▶ [JOB]:
Output every line from all of the rows below as one JSON list of strings, with one string per line and blank lines omitted.

▶ [PROVIDED DATA]:
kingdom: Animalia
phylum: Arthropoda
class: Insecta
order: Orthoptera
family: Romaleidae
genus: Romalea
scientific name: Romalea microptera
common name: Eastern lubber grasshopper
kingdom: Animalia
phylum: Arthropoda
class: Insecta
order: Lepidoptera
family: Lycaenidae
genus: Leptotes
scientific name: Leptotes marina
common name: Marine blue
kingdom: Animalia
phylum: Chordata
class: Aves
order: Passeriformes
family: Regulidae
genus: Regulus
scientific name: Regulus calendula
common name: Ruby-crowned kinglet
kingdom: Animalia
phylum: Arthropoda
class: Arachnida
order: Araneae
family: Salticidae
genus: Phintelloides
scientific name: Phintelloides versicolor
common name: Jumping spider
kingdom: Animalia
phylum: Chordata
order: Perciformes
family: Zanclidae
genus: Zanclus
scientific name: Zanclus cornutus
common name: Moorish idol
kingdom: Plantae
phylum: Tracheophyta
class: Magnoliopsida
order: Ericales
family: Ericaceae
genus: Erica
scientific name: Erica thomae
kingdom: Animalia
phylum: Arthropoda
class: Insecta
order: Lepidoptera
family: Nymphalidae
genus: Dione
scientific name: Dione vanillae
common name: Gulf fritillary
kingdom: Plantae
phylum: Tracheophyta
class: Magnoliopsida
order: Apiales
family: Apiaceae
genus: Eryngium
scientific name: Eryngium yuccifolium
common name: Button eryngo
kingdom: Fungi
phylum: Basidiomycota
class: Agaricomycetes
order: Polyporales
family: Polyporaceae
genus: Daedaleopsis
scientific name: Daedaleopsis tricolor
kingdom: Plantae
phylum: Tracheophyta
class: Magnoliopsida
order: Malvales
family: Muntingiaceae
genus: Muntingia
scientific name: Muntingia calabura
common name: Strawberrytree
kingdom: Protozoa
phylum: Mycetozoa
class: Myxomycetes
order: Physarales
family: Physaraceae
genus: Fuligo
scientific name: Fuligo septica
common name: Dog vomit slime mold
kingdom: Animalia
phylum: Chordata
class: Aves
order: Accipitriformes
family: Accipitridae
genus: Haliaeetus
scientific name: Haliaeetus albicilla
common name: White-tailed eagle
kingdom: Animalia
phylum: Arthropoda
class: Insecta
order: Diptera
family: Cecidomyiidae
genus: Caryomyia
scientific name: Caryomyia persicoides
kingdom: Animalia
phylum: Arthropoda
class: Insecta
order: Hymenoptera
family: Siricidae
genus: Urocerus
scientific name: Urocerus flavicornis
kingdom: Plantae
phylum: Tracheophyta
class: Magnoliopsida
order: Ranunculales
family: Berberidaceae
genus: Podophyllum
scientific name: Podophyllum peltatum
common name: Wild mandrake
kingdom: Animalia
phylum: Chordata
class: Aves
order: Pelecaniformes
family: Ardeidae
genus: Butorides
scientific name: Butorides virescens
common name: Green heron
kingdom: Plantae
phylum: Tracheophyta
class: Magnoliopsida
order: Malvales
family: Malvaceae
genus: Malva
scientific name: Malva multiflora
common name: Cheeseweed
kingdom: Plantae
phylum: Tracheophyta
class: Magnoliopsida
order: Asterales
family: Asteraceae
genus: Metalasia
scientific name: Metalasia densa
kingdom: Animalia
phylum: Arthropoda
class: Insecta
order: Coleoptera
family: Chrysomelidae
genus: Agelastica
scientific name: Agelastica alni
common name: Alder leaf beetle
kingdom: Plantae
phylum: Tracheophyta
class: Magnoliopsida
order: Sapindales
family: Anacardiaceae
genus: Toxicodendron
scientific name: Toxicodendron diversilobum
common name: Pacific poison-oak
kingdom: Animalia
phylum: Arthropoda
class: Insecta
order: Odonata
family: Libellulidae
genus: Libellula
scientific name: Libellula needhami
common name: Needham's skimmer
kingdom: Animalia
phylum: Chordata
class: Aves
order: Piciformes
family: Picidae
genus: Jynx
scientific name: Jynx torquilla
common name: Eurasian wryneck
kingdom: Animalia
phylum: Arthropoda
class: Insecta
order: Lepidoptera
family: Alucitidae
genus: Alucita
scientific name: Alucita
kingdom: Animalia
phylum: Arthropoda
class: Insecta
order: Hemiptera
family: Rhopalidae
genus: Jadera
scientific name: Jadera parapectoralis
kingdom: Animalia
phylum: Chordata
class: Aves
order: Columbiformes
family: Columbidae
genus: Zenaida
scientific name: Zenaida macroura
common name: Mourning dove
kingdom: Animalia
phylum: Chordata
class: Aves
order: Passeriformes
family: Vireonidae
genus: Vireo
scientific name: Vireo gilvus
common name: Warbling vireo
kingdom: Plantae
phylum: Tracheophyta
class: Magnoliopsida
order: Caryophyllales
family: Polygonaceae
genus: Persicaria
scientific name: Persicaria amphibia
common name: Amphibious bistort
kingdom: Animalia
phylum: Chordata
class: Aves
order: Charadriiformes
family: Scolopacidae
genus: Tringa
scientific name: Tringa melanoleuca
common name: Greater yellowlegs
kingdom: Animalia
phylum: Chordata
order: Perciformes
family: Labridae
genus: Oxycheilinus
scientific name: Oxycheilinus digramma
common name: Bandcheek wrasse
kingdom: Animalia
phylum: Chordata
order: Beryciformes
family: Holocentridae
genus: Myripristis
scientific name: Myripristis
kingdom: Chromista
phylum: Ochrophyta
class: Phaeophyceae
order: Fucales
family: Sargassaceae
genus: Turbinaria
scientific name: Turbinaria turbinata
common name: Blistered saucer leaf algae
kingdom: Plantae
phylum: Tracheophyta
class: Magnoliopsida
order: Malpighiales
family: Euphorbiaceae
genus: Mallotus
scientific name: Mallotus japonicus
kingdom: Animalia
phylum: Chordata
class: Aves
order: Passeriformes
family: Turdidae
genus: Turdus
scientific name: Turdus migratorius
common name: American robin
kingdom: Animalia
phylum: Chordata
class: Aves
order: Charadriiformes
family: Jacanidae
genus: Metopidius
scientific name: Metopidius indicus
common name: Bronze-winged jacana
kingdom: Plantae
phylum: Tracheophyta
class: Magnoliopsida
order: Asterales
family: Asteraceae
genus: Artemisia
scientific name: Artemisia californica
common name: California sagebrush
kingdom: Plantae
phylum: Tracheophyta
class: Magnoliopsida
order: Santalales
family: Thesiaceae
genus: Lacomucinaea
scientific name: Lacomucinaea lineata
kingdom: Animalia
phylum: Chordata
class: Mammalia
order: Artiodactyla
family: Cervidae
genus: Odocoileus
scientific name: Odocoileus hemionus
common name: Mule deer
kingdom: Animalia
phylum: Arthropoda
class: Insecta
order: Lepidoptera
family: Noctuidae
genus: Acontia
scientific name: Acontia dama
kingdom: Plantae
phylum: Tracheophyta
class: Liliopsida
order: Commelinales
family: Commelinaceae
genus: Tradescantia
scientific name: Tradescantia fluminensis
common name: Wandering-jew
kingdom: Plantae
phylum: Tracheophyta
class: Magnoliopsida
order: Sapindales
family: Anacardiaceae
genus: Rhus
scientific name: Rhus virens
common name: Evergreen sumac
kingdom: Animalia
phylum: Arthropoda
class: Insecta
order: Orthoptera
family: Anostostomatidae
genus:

▶ [ANSWER TO THE EXERCISE]:
[
  "kingdom: Animalia",
  "phylum: Arthropoda",
  "class: Insecta",
  "order: Orthoptera",
  "family: Romaleidae",
  "genus: Romalea",
  "scientific name: Romalea microptera",
  "common name: Eastern lubber grasshopper",
  "kingdom: Animalia",
  "phylum: Arthropoda",
  "class: Insecta",
  "order: Lepidoptera",
  "family: Lycaenidae",
  "genus: Leptotes",
  "scientific name: Leptotes marina",
  "common name: Marine blue",
  "kingdom: Animalia",
  "phylum: Chordata",
  "class: Aves",
  "order: Passeriformes",
  "family: Regulidae",
  "genus: Regulus",
  "scientific name: Regulus calendula",
  "common name: Ruby-crowned kinglet",
  "kingdom: Animalia",
  "phylum: Arthropoda",
  "class: Arachnida",
  "order: Araneae",
  "family: Salticidae",
  "genus: Phintelloides",
  "scientific name: Phintelloides versicolor",
  "common name: Jumping spider",
  "kingdom: Animalia",
  "phylum: Chordata",
  "order: Perciformes",
  "family: Zanclidae",
  "genus: Zanclus",
  "scientific name: Zanclus cornutus",
  "common name: Moorish idol",
  "kingdom: Plantae",
  "phylum: Tracheophyta",
  "class: Magnoliopsida",
  "order: Ericales",
  "family: Ericaceae",
  "genus: Erica",
  "scientific name: Erica thomae",
  "kingdom: Animalia",
  "phylum: Arthropoda",
  "class: Insecta",
  "order: Lepidoptera",
  "family: Nymphalidae",
  "genus: Dione",
  "scientific name: Dione vanillae",
  "common name: Gulf fritillary",
  "kingdom: Plantae",
  "phylum: Tracheophyta",
  "class: Magnoliopsida",
  "order: Apiales",
  "family: Apiaceae",
  "genus: Eryngium",
  "scientific name: Eryngium yuccifolium",
  "common name: Button eryngo",
  "kingdom: Fungi",
  "phylum: Basidiomycota",
  "class: Agaricomycetes",
  "order: Polyporales",
  "family: Polyporaceae",
  "genus: Daedaleopsis",
  "scientific name: Daedaleopsis tricolor",
  "kingdom: Plantae",
  "phylum: Tracheophyta",
  "class: Magnoliopsida",
  "order: Malvales",
  "family: Muntingiaceae",
  "genus: Muntingia",
  "scientific name: Muntingia calabura",
  "common name: Strawberrytree",
  "kingdom: Protozoa",
  "phylum: Mycetozoa",
  "class: Myxomycetes",
  "order: Physarales",
  "family: Physaraceae",
  "genus: Fuligo",
  "scientific name: Fuligo septica",
  "common name: Dog vomit slime mold",
  "kingdom: Animalia",
  "phylum: Chordata",
  "class: Aves",
  "order: Accipitriformes",
  "family: Accipitridae",
  "genus: Haliaeetus",
  "scientific name: Haliaeetus albicilla",
  "common name: White-tailed eagle",
  "kingdom: Animalia",
  "phylum: Arthropoda",
  "class: Insecta",
  "order: Diptera",
  "family: Cecidomyiidae",
  "genus: Caryomyia",
  "scientific name: Caryomyia persicoides",
  "kingdom: Animalia",
  "phylum: Arthropoda",
  "class: Insecta",
  "order: Hymenoptera",
  "family: Siricidae",
  "genus: Urocerus",
  "scientific name: Urocerus flavicornis",
  "kingdom: Plantae",
  "phylum: Tracheophyta",
  "class: Magnoliopsida",
  "order: Ranunculales",
  "family: Berberidaceae",
  "genus: Podophyllum",
  "scientific name: Podophyllum peltatum",
  "common name: Wild mandrake",
  "kingdom: Animalia",
  "phylum: Chordata",
  "class: Aves",
  "order: Pelecaniformes",
  "family: Ardeidae",
  "genus: Butorides",
  "scientific name: Butorides virescens",
  "common name: Green heron",
  "kingdom: Plantae",
  "phylum: Tracheophyta",
  "class: Magnoliopsida",
  "order: Malvales",
  "family: Malvaceae",
  "genus: Malva",
  "scientific name: Malva multiflora",
  "common name: Cheeseweed",
  "kingdom: Plantae",
  "phylum: Tracheophyta",
  "class: Magnoliopsida",
  "order: Asterales",
  "family: Asteraceae",
  "genus: Metalasia",
  "scientific name: Metalasia densa",
  "kingdom: Animalia",
  "phylum: Arthropoda",
  "class: Insecta",
  "order: Coleoptera",
  "family: Chrysomelidae",
  "genus: Agelastica",
  "scientific name: Agelastica alni",
  "common name: Alder leaf beetle",
  "kingdom: Plantae",
  "phylum: Tracheophyta",
  "class: Magnoliopsida",
  "order: Sapindales",
  "family: Anacardiaceae",
  "genus: Toxicodendron",
  "scientific name: Toxicodendron diversilobum",
  "common name: Pacific poison-oak",
  "kingdom: Animalia",
  "phylum: Arthropoda",
  "class: Insecta",
  "order: Odonata",
  "family: Libellulidae",
  "genus: Libellula",
  "scientific name: Libellula needhami",
  "common name: Needham's skimmer",
  "kingdom: Animalia",
  "phylum: Chordata",
  "class: Aves",
  "order: Piciformes",
  "family: Picidae",
  "genus: Jynx",
  "scientific name: Jynx torquilla",
  "common name: Eurasian wryneck",
  "kingdom: Animalia",
  "phylum: Arthropoda",
  "class: Insecta",
  "order: Lepidoptera",
  "family: Alucitidae",
  "genus: Alucita",
  "scientific name: Alucita",
  "kingdom: Animalia",
  "phylum: Arthropoda",
  "class: Insecta",
  "order: Hemiptera",
  "family: Rhopalidae",
  "genus: Jadera",
  "scientific name: Jadera parapectoralis",
  "kingdom: Animalia",
  "phylum: Chordata",
  "class: Aves",
  "order: Columbiformes",
  "family: Columbidae",
  "genus: Zenaida",
  "scientific name: Zenaida macroura",
  "common name: Mourning dove",
  "kingdom: Animalia",
  "phylum: Chordata",
  "class: Aves",
  "order: Passeriformes",
  "family: Vireonidae",
  "genus: Vireo",
  "scientific name: Vireo gilvus",
  "common name: Warbling vireo",
  "kingdom: Plantae",
  "phylum: Tracheophyta",
  "class: Magnoliopsida",
  "order: Caryophyllales",
  "family: Polygonaceae",
  "genus: Persicaria",
  "scientific name: Persicaria amphibia",
  "common name: Amphibious bistort",
  "kingdom: Animalia",
  "phylum: Chordata",
  "class: Aves",
  "order: Charadriiformes",
  "family: Scolopacidae",
  "genus: Tringa",
  "scientific name: Tringa melanoleuca",
  "common name: Greater yellowlegs",
  "kingdom: Animalia",
  "phylum: Chordata",
  "order: Perciformes",
  "family: Labridae",
  "genus: Oxycheilinus",
  "scientific name: Oxycheilinus digramma",
  "common name: Bandcheek wrasse",
  "kingdom: Animalia",
  "phylum: Chordata",
  "order: Beryciformes",
  "family: Holocentridae",
  "genus: Myripristis",
  "scientific name: Myripristis",
  "kingdom: Chromista",
  "phylum: Ochrophyta",
  "class: Phaeophyceae",
  "order: Fucales",
  "family: Sargassaceae",
  "genus: Turbinaria",
  "scientific name: Turbinaria turbinata",
  "common name: Blistered saucer leaf algae",
  "kingdom: Plantae",
  "phylum: Tracheophyta",
  "class: Magnoliopsida",
  "order: Malpighiales",
  "family: Euphorbiaceae",
  "genus: Mallotus",
  "scientific name: Mallotus japonicus",
  "kingdom: Animalia",
  "phylum: Chordata",
  "class: Aves",
  "order: Passeriformes",
  "family: Turdidae",
  "genus: Turdus",
  "scientific name: Turdus migratorius",
  "common name: American robin",
  "kingdom: Animalia",
  "phylum: Chordata",
  "class: Aves",
  "order: Charadriiformes",
  "family: Jacanidae",
  "genus: Metopidius",
  "scientific name: Metopidius indicus",
  "common name: Bronze-winged jacana",
  "kingdom: Plantae",
  "phylum: Tracheophyta",
  "class: Magnoliopsida",
  "order: Asterales",
  "family: Asteraceae",
  "genus: Artemisia",
  "scientific name: Artemisia californica",
  "common name: California sagebrush",
  "kingdom: Plantae",
  "phylum: Tracheophyta",
  "class: Magnoliopsida",
  "order: Santalales",
  "family: Thesiaceae",
  "genus: Lacomucinaea",
  "scientific name: Lacomucinaea lineata",
  "kingdom: Animalia",
  "phylum: Chordata",
  "class: Mammalia",
  "order: Artiodactyla",
  "family: Cervidae",
  "genus: Odocoileus",
  "scientific name: Odocoileus hemionus",
  "common name: Mule deer",
  "kingdom: Animalia",
  "phylum: Arthropoda",
  "class: Insecta",
  "order: Lepidoptera",
  "family: Noctuidae",
  "genus: Acontia",
  "scientific name: Acontia dama",
  "kingdom: Plantae",
  "phylum: Tracheophyta",
  "class: Liliopsida",
  "order: Commelinales",
  "family: Commelinaceae",
  "genus: Tradescantia",
  "scientific name: Tradescantia fluminensis",
  "common name: Wandering-jew",
  "kingdom: Plantae",
  "phylum: Tracheophyta",
  "class: Magnoliopsida",
  "order: Sapindales",
  "family: Anacardiaceae",
  "genus: Rhus",
  "scientific name: Rhus virens",
  "common name: Evergreen sumac",
  "kingdom: Animalia",
  "phylum: Arthropoda",
  "class: Insecta",
  "order: Orthoptera",
  "family: Anostostomatidae",
  "genus:"
]